» **PROBLEM TO SOLVE**
Retype every line of the entries below word for word, leaving out the pictures.

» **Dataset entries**
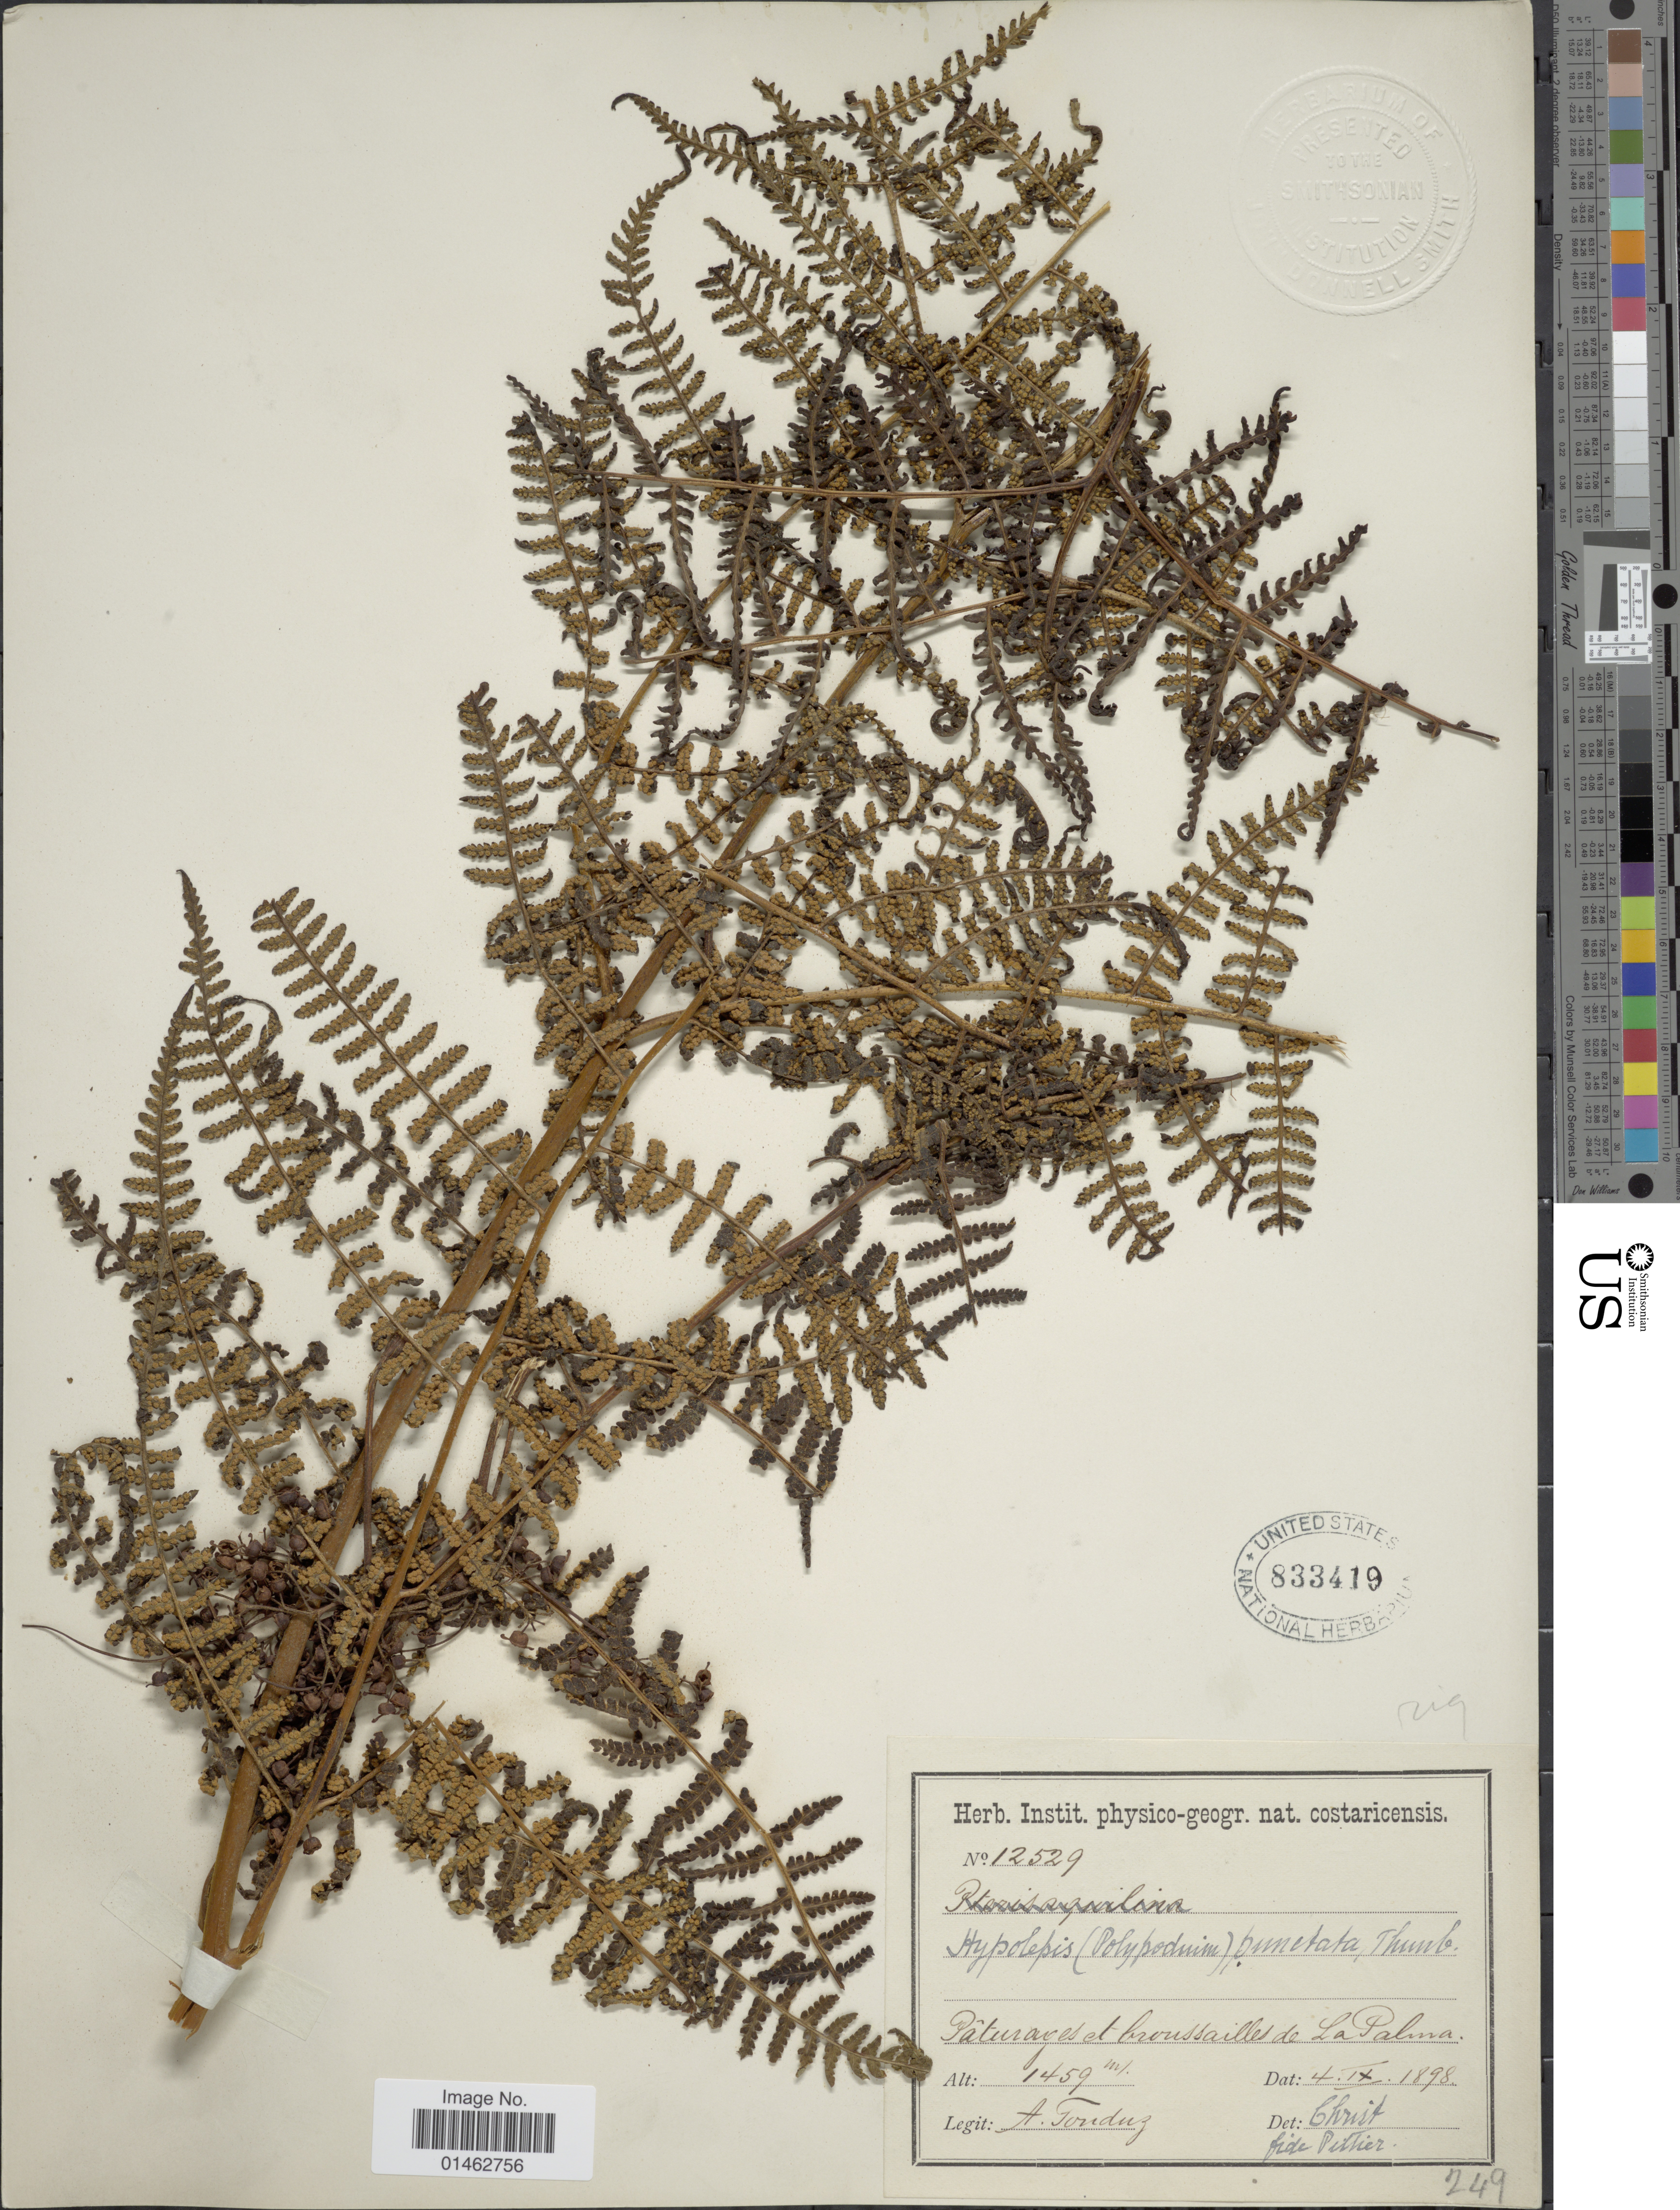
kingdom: Plantae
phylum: Tracheophyta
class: Polypodiopsida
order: Polypodiales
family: Dennstaedtiaceae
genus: Hypolepis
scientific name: Hypolepis rubiginosopilosula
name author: Lellinger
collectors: A. Tonduz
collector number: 12529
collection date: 1898-09-04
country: Costa Rica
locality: Pâturages et broussailles de La Palma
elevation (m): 1459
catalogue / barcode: US 833419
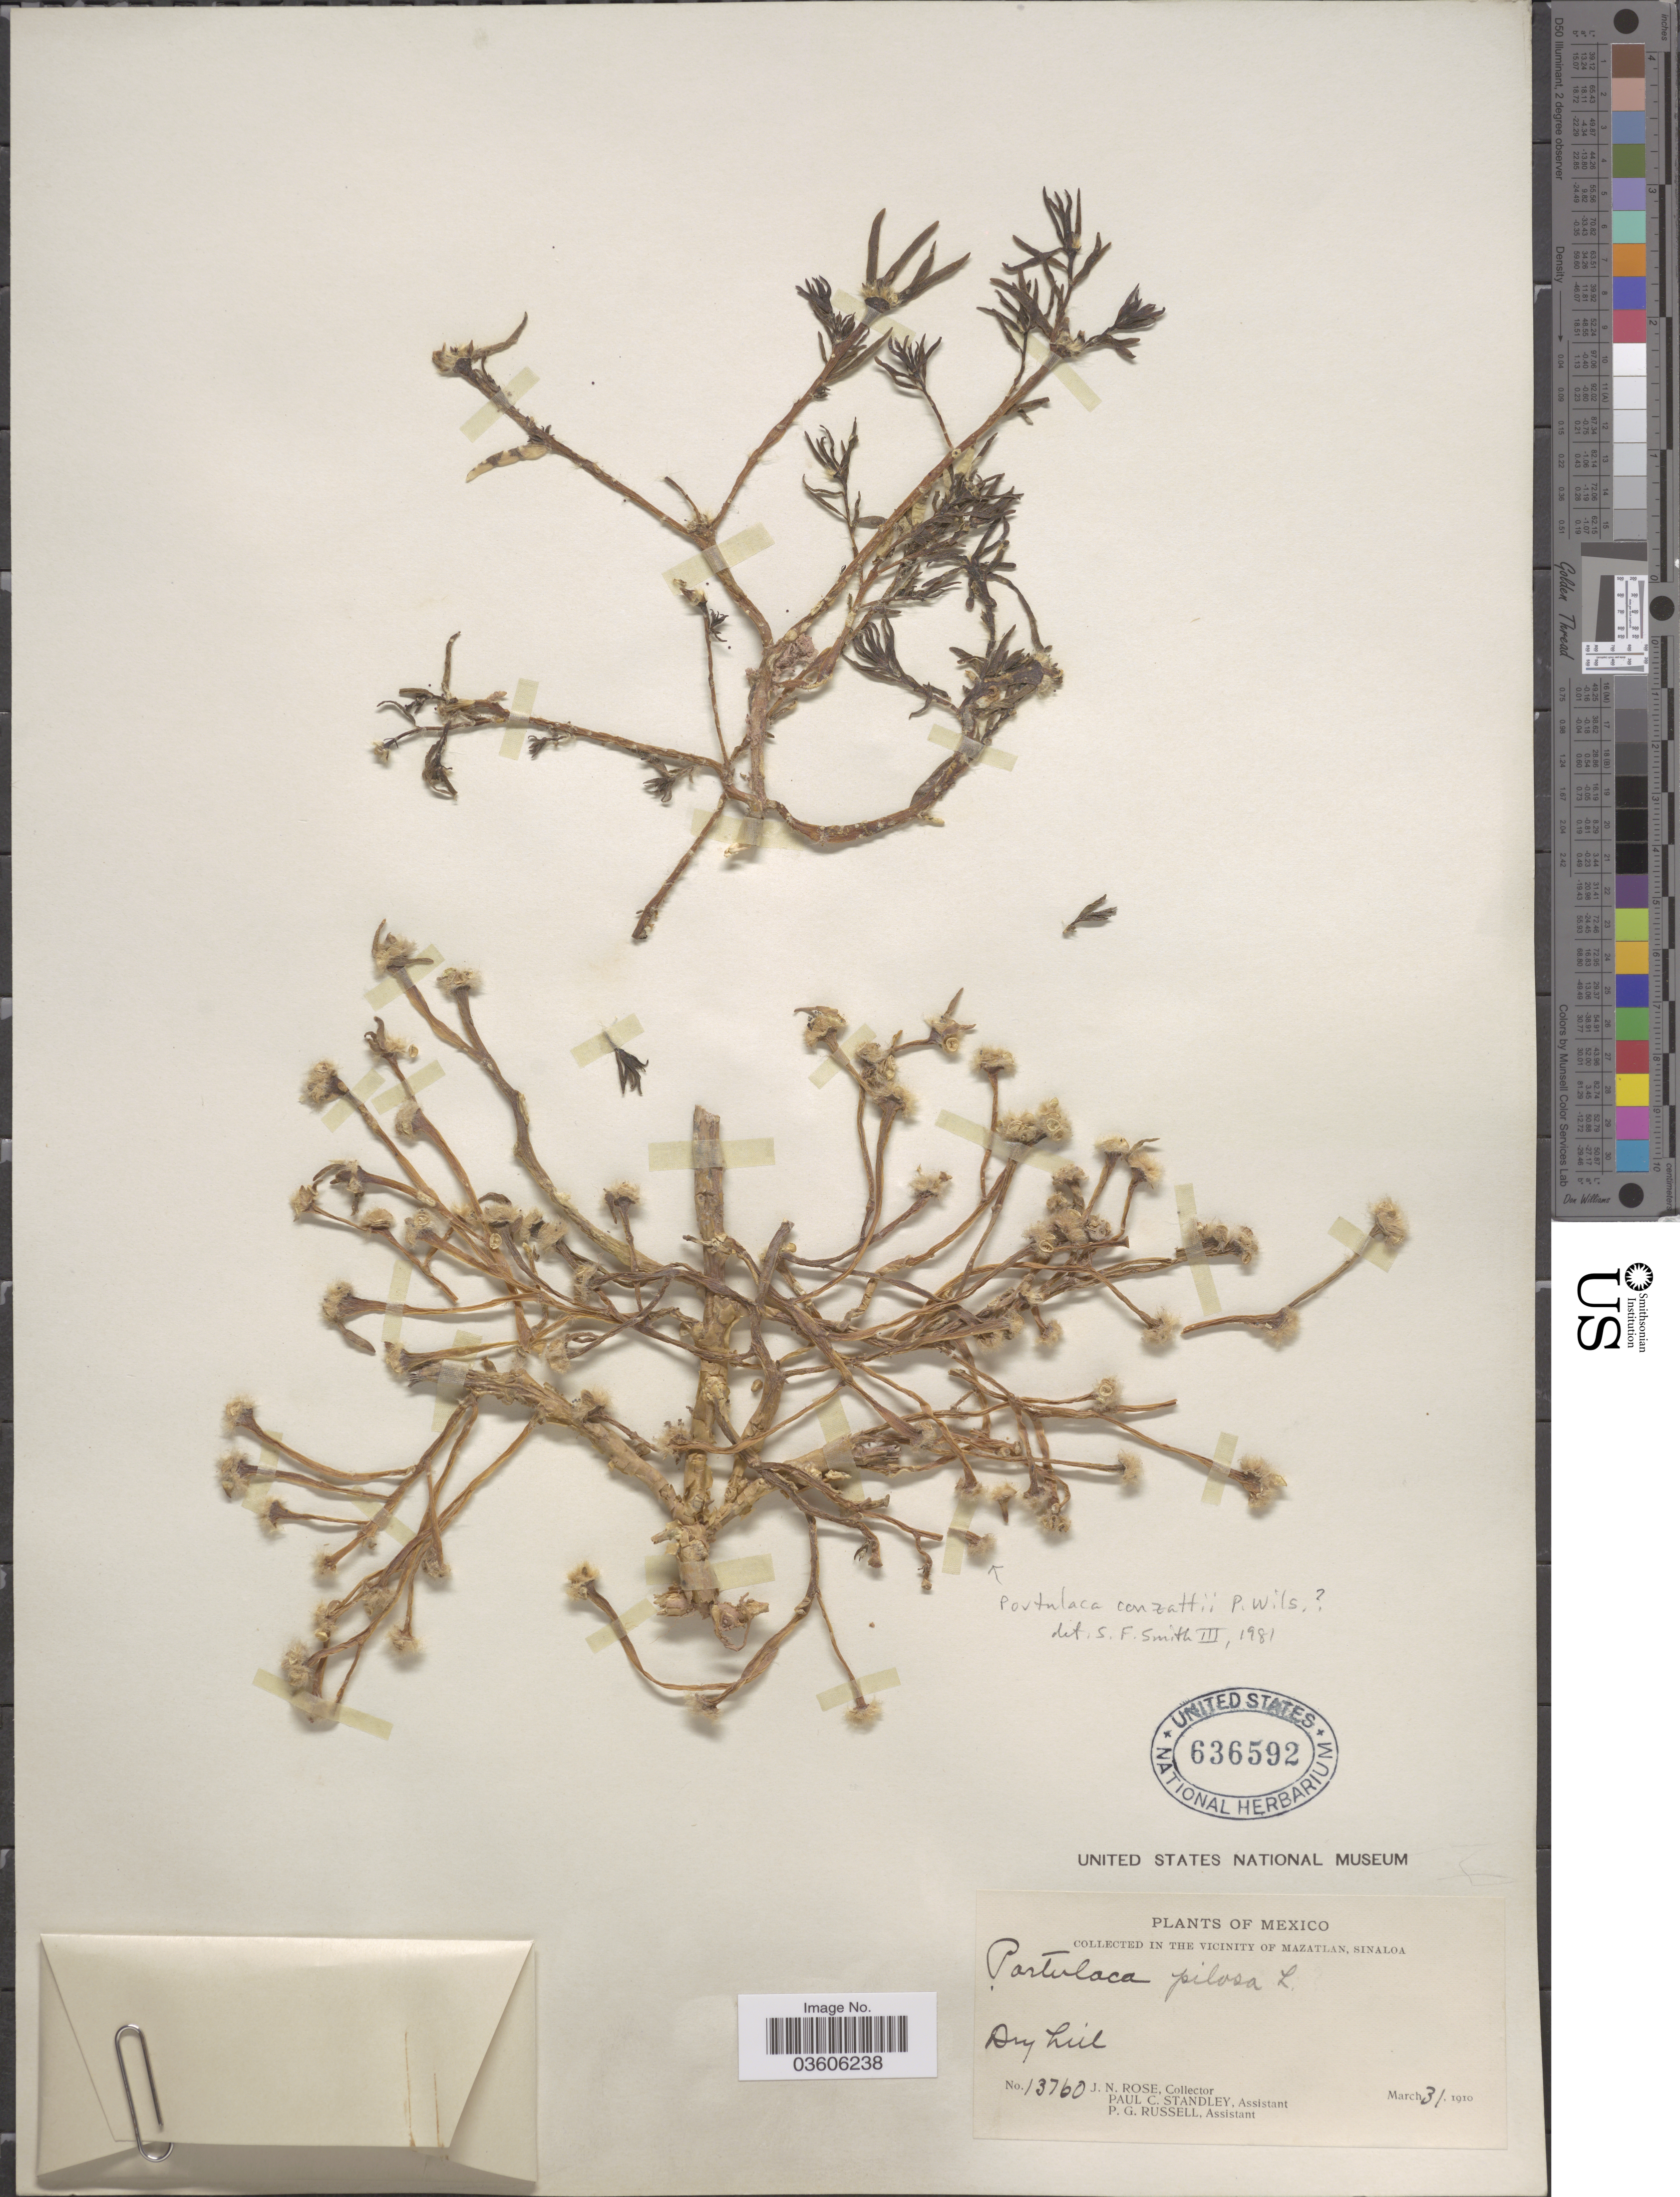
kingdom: Plantae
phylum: Tracheophyta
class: Magnoliopsida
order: Caryophyllales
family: Portulacaceae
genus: Portulaca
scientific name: Portulaca conzattii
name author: P. Wilson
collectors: J. N. Rose, P. C. Standley & P. G. Russell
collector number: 13760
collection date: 1910-03-31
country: Mexico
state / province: Sinaloa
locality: In the vicinity of Mazatlan.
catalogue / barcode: US 636592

» **OUTPUT FOR THIS TASK**
kingdom: Plantae
phylum: Tracheophyta
class: Polypodiopsida
order: Polypodiales
family: Dennstaedtiaceae
genus: Hypolepis
scientific name: Hypolepis rubiginosopilosula
name author: Lellinger
collectors: A. Tonduz
collector number: 12529
collection date: 1898-09-04
country: Costa Rica
locality: Pâturages et broussailles de La Palma
elevation (m): 1459
catalogue / barcode: US 833419
kingdom: Plantae
phylum: Tracheophyta
class: Magnoliopsida
order: Caryophyllales
family: Portulacaceae
genus: Portulaca
scientific name: Portulaca conzattii
name author: P. Wilson
collectors: J. N. Rose, P. C. Standley & P. G. Russell
collector number: 13760
collection date: 1910-03-31
country: Mexico
state / province: Sinaloa
locality: In the vicinity of Mazatlan.
catalogue / barcode: US 636592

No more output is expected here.